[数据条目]

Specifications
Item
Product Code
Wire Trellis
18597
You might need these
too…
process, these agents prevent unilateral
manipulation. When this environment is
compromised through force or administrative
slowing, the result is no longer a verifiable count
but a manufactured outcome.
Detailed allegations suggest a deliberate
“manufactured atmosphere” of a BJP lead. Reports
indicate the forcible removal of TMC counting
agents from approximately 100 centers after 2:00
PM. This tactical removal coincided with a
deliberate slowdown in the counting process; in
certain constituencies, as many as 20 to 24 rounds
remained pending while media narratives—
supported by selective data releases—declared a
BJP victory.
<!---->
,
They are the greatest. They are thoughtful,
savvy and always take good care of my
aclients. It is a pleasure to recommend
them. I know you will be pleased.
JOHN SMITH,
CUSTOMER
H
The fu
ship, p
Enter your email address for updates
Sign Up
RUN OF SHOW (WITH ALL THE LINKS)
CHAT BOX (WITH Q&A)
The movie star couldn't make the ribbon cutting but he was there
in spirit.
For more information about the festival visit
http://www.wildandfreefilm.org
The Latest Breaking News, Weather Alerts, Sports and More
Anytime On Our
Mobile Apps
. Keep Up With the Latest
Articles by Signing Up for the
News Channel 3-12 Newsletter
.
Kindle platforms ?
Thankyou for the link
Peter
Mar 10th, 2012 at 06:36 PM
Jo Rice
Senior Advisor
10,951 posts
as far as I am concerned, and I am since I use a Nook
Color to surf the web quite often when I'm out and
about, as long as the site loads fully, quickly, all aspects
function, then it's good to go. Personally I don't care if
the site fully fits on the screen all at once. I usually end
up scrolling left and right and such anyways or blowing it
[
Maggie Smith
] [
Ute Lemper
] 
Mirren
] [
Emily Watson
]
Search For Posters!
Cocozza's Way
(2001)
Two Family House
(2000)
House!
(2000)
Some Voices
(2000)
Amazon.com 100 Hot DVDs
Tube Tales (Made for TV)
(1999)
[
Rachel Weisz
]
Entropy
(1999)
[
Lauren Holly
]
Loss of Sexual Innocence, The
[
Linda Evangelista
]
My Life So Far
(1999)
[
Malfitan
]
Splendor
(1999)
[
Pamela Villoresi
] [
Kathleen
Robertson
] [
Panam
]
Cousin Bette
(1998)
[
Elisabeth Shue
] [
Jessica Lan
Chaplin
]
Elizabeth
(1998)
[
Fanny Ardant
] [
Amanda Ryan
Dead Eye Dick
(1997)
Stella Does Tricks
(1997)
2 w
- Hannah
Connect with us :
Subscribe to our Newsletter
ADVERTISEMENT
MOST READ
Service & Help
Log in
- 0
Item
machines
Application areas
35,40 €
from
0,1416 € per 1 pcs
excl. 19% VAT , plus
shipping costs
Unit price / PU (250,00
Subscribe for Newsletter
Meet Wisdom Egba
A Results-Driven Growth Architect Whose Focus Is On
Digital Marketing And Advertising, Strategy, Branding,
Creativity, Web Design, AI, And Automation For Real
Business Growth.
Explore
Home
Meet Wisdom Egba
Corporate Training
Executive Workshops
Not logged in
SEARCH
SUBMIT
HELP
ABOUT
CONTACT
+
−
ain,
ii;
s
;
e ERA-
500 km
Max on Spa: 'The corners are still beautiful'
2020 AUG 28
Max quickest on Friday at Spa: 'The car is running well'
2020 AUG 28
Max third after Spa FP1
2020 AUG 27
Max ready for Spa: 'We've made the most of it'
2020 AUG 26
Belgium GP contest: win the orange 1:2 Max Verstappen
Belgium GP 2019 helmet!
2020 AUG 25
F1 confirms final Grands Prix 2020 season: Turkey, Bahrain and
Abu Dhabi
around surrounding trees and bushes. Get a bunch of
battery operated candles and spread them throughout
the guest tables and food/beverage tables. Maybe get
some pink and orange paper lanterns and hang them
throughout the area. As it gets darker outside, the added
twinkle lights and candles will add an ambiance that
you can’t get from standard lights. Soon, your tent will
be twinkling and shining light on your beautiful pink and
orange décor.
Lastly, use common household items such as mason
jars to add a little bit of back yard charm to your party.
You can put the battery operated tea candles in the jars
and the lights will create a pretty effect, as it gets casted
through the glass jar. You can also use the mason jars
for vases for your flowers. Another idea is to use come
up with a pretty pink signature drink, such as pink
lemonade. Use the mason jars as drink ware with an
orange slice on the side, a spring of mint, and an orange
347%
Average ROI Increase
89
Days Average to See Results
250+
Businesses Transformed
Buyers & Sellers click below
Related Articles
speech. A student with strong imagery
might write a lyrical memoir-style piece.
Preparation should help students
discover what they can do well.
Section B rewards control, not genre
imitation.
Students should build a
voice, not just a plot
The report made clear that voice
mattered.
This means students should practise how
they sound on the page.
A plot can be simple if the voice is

任务说明:
把上面所有记录里的每一行原样抄写一遍。

以下输出:
Specifications
Item
Product Code
Wire Trellis
18597
You might need these
too…
process, these agents prevent unilateral
manipulation. When this environment is
compromised through force or administrative
slowing, the result is no longer a verifiable count
but a manufactured outcome.
Detailed allegations suggest a deliberate
“manufactured atmosphere” of a BJP lead. Reports
indicate the forcible removal of TMC counting
agents from approximately 100 centers after 2:00
PM. This tactical removal coincided with a
deliberate slowdown in the counting process; in
certain constituencies, as many as 20 to 24 rounds
remained pending while media narratives—
supported by selective data releases—declared a
BJP victory.
<!---->
,
They are the greatest. They are thoughtful,
savvy and always take good care of my
aclients. It is a pleasure to recommend
them. I know you will be pleased.
JOHN SMITH,
CUSTOMER
H
The fu
ship, p
Enter your email address for updates
Sign Up
RUN OF SHOW (WITH ALL THE LINKS)
CHAT BOX (WITH Q&A)
The movie star couldn't make the ribbon cutting but he was there
in spirit.
For more information about the festival visit
http://www.wildandfreefilm.org
The Latest Breaking News, Weather Alerts, Sports and More
Anytime On Our
Mobile Apps
. Keep Up With the Latest
Articles by Signing Up for the
News Channel 3-12 Newsletter
.
Kindle platforms ?
Thankyou for the link
Peter
Mar 10th, 2012 at 06:36 PM
Jo Rice
Senior Advisor
10,951 posts
as far as I am concerned, and I am since I use a Nook
Color to surf the web quite often when I'm out and
about, as long as the site loads fully, quickly, all aspects
function, then it's good to go. Personally I don't care if
the site fully fits on the screen all at once. I usually end
up scrolling left and right and such anyways or blowing it
[
Maggie Smith
] [
Ute Lemper
] 
Mirren
] [
Emily Watson
]
Search For Posters!
Cocozza's Way
(2001)
Two Family House
(2000)
House!
(2000)
Some Voices
(2000)
Amazon.com 100 Hot DVDs
Tube Tales (Made for TV)
(1999)
[
Rachel Weisz
]
Entropy
(1999)
[
Lauren Holly
]
Loss of Sexual Innocence, The
[
Linda Evangelista
]
My Life So Far
(1999)
[
Malfitan
]
Splendor
(1999)
[
Pamela Villoresi
] [
Kathleen
Robertson
] [
Panam
]
Cousin Bette
(1998)
[
Elisabeth Shue
] [
Jessica Lan
Chaplin
]
Elizabeth
(1998)
[
Fanny Ardant
] [
Amanda Ryan
Dead Eye Dick
(1997)
Stella Does Tricks
(1997)
2 w
- Hannah
Connect with us :
Subscribe to our Newsletter
ADVERTISEMENT
MOST READ
Service & Help
Log in
- 0
Item
machines
Application areas
35,40 €
from
0,1416 € per 1 pcs
excl. 19% VAT , plus
shipping costs
Unit price / PU (250,00
Subscribe for Newsletter
Meet Wisdom Egba
A Results-Driven Growth Architect Whose Focus Is On
Digital Marketing And Advertising, Strategy, Branding,
Creativity, Web Design, AI, And Automation For Real
Business Growth.
Explore
Home
Meet Wisdom Egba
Corporate Training
Executive Workshops
Not logged in
SEARCH
SUBMIT
HELP
ABOUT
CONTACT
+
−
ain,
ii;
s
;
e ERA-
500 km
Max on Spa: 'The corners are still beautiful'
2020 AUG 28
Max quickest on Friday at Spa: 'The car is running well'
2020 AUG 28
Max third after Spa FP1
2020 AUG 27
Max ready for Spa: 'We've made the most of it'
2020 AUG 26
Belgium GP contest: win the orange 1:2 Max Verstappen
Belgium GP 2019 helmet!
2020 AUG 25
F1 confirms final Grands Prix 2020 season: Turkey, Bahrain and
Abu Dhabi
around surrounding trees and bushes. Get a bunch of
battery operated candles and spread them throughout
the guest tables and food/beverage tables. Maybe get
some pink and orange paper lanterns and hang them
throughout the area. As it gets darker outside, the added
twinkle lights and candles will add an ambiance that
you can’t get from standard lights. Soon, your tent will
be twinkling and shining light on your beautiful pink and
orange décor.
Lastly, use common household items such as mason
jars to add a little bit of back yard charm to your party.
You can put the battery operated tea candles in the jars
and the lights will create a pretty effect, as it gets casted
through the glass jar. You can also use the mason jars
for vases for your flowers. Another idea is to use come
up with a pretty pink signature drink, such as pink
lemonade. Use the mason jars as drink ware with an
orange slice on the side, a spring of mint, and an orange
347%
Average ROI Increase
89
Days Average to See Results
250+
Businesses Transformed
Buyers & Sellers click below
Related Articles
speech. A student with strong imagery
might write a lyrical memoir-style piece.
Preparation should help students
discover what they can do well.
Section B rewards control, not genre
imitation.
Students should build a
voice, not just a plot
The report made clear that voice
mattered.
This means students should practise how
they sound on the page.
A plot can be simple if the voice is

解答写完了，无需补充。